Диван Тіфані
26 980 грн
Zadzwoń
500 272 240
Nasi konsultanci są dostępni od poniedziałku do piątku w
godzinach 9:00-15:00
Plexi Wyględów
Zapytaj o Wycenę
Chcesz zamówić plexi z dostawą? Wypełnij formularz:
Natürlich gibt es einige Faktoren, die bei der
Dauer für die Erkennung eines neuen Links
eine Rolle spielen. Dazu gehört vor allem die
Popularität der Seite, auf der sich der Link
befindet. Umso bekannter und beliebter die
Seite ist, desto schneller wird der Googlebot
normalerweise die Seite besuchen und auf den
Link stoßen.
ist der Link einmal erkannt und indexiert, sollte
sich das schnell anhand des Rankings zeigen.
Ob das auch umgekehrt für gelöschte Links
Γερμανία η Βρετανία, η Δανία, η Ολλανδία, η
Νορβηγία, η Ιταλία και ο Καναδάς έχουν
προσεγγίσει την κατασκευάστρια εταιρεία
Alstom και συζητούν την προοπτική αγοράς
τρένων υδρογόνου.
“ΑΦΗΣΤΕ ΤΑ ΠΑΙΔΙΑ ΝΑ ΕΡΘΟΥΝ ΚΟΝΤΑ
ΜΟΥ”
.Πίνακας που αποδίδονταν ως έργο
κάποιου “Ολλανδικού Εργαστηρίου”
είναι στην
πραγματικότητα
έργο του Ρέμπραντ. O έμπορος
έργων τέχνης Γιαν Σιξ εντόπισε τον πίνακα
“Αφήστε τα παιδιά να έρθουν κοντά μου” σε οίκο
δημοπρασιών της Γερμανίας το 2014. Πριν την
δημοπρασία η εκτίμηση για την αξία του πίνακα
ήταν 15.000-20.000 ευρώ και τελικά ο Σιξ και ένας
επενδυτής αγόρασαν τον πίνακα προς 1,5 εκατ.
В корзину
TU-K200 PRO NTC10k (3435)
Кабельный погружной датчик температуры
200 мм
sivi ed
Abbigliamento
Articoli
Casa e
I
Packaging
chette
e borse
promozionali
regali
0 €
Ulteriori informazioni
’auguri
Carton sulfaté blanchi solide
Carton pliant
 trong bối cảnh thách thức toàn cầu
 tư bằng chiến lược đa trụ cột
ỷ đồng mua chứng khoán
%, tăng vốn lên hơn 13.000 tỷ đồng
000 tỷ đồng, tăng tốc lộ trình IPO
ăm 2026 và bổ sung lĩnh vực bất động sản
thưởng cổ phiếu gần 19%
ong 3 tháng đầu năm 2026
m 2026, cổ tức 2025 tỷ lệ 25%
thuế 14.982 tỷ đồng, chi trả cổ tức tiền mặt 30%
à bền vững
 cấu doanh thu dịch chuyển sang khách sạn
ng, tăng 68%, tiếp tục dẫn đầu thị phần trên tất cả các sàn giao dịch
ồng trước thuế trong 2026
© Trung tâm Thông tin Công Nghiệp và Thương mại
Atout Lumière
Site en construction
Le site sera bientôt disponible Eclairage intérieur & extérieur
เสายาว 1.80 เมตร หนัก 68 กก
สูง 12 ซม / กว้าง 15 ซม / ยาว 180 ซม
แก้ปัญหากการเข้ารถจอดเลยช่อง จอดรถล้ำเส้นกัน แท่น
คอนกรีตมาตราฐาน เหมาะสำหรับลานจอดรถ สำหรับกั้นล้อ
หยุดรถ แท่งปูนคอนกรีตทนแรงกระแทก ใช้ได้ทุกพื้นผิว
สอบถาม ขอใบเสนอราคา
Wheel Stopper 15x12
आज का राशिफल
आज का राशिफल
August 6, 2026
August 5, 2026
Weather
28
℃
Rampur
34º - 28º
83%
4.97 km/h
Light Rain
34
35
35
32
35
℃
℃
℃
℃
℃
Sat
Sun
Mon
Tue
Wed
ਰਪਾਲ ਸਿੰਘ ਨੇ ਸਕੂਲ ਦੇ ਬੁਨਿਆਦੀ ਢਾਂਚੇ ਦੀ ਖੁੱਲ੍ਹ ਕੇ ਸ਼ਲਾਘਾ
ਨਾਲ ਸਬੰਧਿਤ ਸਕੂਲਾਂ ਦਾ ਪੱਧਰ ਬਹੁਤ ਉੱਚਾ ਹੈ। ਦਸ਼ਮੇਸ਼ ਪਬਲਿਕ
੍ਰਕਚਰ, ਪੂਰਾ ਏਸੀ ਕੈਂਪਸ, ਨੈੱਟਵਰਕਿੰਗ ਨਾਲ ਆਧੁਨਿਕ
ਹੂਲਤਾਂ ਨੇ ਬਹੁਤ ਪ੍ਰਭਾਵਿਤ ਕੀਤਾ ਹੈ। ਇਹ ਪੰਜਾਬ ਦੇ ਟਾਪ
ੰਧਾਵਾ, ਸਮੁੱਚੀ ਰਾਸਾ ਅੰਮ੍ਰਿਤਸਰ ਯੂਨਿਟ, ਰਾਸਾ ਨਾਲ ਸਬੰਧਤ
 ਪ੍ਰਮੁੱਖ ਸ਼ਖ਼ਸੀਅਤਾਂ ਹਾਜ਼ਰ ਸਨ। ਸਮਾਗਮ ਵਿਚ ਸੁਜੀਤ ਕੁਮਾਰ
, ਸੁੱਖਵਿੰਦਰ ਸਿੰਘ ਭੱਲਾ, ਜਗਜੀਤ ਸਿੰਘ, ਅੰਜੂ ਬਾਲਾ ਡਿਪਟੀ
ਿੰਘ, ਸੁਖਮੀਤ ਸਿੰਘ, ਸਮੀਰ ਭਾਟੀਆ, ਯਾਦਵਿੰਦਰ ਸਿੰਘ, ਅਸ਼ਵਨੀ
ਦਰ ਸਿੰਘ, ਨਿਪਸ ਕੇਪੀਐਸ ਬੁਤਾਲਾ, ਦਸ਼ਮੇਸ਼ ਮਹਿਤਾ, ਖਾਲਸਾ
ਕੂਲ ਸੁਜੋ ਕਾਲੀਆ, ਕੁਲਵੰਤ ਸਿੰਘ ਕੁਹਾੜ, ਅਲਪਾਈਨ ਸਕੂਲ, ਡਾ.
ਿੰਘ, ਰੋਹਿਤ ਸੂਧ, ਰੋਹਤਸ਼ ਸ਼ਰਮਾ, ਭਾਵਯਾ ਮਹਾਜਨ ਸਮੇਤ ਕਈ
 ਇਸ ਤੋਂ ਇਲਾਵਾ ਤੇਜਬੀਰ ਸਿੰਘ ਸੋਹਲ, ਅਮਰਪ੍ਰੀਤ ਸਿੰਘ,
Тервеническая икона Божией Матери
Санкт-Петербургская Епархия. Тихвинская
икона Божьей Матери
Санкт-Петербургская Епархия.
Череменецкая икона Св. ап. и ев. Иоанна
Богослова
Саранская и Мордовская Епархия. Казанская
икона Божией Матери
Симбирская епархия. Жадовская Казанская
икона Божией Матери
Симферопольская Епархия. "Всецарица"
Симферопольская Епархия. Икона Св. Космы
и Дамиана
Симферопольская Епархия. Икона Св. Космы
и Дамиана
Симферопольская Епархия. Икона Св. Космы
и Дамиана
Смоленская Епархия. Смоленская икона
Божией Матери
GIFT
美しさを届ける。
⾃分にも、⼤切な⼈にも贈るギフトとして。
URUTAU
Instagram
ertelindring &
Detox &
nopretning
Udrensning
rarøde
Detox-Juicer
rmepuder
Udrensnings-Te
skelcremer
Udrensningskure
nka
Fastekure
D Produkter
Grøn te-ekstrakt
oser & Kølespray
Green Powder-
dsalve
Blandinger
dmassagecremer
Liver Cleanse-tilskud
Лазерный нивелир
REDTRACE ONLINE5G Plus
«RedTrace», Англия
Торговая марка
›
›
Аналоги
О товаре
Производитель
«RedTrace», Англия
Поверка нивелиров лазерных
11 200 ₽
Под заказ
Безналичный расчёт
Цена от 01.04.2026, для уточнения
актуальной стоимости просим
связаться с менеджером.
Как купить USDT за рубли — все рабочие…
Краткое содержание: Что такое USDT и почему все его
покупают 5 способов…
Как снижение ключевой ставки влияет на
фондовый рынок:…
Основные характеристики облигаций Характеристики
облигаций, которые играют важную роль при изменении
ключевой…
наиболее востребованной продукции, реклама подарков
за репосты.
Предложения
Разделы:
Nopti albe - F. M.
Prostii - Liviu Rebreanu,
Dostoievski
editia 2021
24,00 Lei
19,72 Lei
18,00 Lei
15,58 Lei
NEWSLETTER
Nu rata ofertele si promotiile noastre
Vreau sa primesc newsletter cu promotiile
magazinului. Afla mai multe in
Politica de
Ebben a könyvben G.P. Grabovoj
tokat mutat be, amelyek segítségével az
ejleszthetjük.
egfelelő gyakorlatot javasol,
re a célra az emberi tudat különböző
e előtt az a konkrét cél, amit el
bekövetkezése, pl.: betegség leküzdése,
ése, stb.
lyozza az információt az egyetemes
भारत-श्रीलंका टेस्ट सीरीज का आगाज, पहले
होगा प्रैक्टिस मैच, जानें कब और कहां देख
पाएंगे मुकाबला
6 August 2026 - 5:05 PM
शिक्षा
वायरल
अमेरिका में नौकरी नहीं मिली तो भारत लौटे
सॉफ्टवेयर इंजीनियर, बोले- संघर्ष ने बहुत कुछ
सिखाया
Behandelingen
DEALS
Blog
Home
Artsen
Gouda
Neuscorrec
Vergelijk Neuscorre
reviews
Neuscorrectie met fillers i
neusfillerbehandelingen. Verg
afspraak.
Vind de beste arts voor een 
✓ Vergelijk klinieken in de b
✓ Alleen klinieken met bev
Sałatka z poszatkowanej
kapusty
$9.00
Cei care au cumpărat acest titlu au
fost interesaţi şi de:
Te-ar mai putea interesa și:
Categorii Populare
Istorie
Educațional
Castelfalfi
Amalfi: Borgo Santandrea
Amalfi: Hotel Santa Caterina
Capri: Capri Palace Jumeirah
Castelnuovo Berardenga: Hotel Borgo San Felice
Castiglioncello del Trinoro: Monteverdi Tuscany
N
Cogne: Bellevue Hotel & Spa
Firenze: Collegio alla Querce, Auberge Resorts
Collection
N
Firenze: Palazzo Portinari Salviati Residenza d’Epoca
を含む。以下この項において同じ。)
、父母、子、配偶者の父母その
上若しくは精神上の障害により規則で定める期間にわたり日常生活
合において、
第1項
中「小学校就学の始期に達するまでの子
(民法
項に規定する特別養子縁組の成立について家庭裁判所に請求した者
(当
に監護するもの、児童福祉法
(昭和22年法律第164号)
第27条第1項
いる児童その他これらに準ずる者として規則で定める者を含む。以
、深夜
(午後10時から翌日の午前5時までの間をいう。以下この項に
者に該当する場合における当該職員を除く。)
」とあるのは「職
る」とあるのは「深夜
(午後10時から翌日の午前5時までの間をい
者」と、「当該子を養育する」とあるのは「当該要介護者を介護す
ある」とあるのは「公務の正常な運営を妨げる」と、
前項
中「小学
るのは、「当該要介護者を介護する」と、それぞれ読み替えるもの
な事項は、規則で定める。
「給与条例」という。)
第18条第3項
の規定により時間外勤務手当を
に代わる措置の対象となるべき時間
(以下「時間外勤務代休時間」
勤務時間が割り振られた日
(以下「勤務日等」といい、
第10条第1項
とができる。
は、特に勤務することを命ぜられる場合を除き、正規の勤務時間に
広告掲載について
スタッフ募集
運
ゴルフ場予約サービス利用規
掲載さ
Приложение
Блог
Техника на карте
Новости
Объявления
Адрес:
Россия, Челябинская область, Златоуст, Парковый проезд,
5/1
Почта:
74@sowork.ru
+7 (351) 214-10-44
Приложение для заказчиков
▬▬▬
Print, without alteration, only the lines above between the one holding "τα παιδιά να" and the one holding "Тервеническая икона Божией Матери", inclusive.

--- EXPECTED ANSWER ---
“Αφήστε τα παιδιά να έρθουν κοντά μου” σε οίκο
δημοπρασιών της Γερμανίας το 2014. Πριν την
δημοπρασία η εκτίμηση για την αξία του πίνακα
ήταν 15.000-20.000 ευρώ και τελικά ο Σιξ και ένας
επενδυτής αγόρασαν τον πίνακα προς 1,5 εκατ.
В корзину
TU-K200 PRO NTC10k (3435)
Кабельный погружной датчик температуры
200 мм
sivi ed
Abbigliamento
Articoli
Casa e
I
Packaging
chette
e borse
promozionali
regali
0 €
Ulteriori informazioni
’auguri
Carton sulfaté blanchi solide
Carton pliant
 trong bối cảnh thách thức toàn cầu
 tư bằng chiến lược đa trụ cột
ỷ đồng mua chứng khoán
%, tăng vốn lên hơn 13.000 tỷ đồng
000 tỷ đồng, tăng tốc lộ trình IPO
ăm 2026 và bổ sung lĩnh vực bất động sản
thưởng cổ phiếu gần 19%
ong 3 tháng đầu năm 2026
m 2026, cổ tức 2025 tỷ lệ 25%
thuế 14.982 tỷ đồng, chi trả cổ tức tiền mặt 30%
à bền vững
 cấu doanh thu dịch chuyển sang khách sạn
ng, tăng 68%, tiếp tục dẫn đầu thị phần trên tất cả các sàn giao dịch
ồng trước thuế trong 2026
© Trung tâm Thông tin Công Nghiệp và Thương mại
Atout Lumière
Site en construction
Le site sera bientôt disponible Eclairage intérieur & extérieur
เสายาว 1.80 เมตร หนัก 68 กก
สูง 12 ซม / กว้าง 15 ซม / ยาว 180 ซม
แก้ปัญหากการเข้ารถจอดเลยช่อง จอดรถล้ำเส้นกัน แท่น
คอนกรีตมาตราฐาน เหมาะสำหรับลานจอดรถ สำหรับกั้นล้อ
หยุดรถ แท่งปูนคอนกรีตทนแรงกระแทก ใช้ได้ทุกพื้นผิว
สอบถาม ขอใบเสนอราคา
Wheel Stopper 15x12
आज का राशिफल
आज का राशिफल
August 6, 2026
August 5, 2026
Weather
28
℃
Rampur
34º - 28º
83%
4.97 km/h
Light Rain
34
35
35
32
35
℃
℃
℃
℃
℃
Sat
Sun
Mon
Tue
Wed
ਰਪਾਲ ਸਿੰਘ ਨੇ ਸਕੂਲ ਦੇ ਬੁਨਿਆਦੀ ਢਾਂਚੇ ਦੀ ਖੁੱਲ੍ਹ ਕੇ ਸ਼ਲਾਘਾ
ਨਾਲ ਸਬੰਧਿਤ ਸਕੂਲਾਂ ਦਾ ਪੱਧਰ ਬਹੁਤ ਉੱਚਾ ਹੈ। ਦਸ਼ਮੇਸ਼ ਪਬਲਿਕ
੍ਰਕਚਰ, ਪੂਰਾ ਏਸੀ ਕੈਂਪਸ, ਨੈੱਟਵਰਕਿੰਗ ਨਾਲ ਆਧੁਨਿਕ
ਹੂਲਤਾਂ ਨੇ ਬਹੁਤ ਪ੍ਰਭਾਵਿਤ ਕੀਤਾ ਹੈ। ਇਹ ਪੰਜਾਬ ਦੇ ਟਾਪ
ੰਧਾਵਾ, ਸਮੁੱਚੀ ਰਾਸਾ ਅੰਮ੍ਰਿਤਸਰ ਯੂਨਿਟ, ਰਾਸਾ ਨਾਲ ਸਬੰਧਤ
 ਪ੍ਰਮੁੱਖ ਸ਼ਖ਼ਸੀਅਤਾਂ ਹਾਜ਼ਰ ਸਨ। ਸਮਾਗਮ ਵਿਚ ਸੁਜੀਤ ਕੁਮਾਰ
, ਸੁੱਖਵਿੰਦਰ ਸਿੰਘ ਭੱਲਾ, ਜਗਜੀਤ ਸਿੰਘ, ਅੰਜੂ ਬਾਲਾ ਡਿਪਟੀ
ਿੰਘ, ਸੁਖਮੀਤ ਸਿੰਘ, ਸਮੀਰ ਭਾਟੀਆ, ਯਾਦਵਿੰਦਰ ਸਿੰਘ, ਅਸ਼ਵਨੀ
ਦਰ ਸਿੰਘ, ਨਿਪਸ ਕੇਪੀਐਸ ਬੁਤਾਲਾ, ਦਸ਼ਮੇਸ਼ ਮਹਿਤਾ, ਖਾਲਸਾ
ਕੂਲ ਸੁਜੋ ਕਾਲੀਆ, ਕੁਲਵੰਤ ਸਿੰਘ ਕੁਹਾੜ, ਅਲਪਾਈਨ ਸਕੂਲ, ਡਾ.
ਿੰਘ, ਰੋਹਿਤ ਸੂਧ, ਰੋਹਤਸ਼ ਸ਼ਰਮਾ, ਭਾਵਯਾ ਮਹਾਜਨ ਸਮੇਤ ਕਈ
 ਇਸ ਤੋਂ ਇਲਾਵਾ ਤੇਜਬੀਰ ਸਿੰਘ ਸੋਹਲ, ਅਮਰਪ੍ਰੀਤ ਸਿੰਘ,
Тервеническая икона Божией Матери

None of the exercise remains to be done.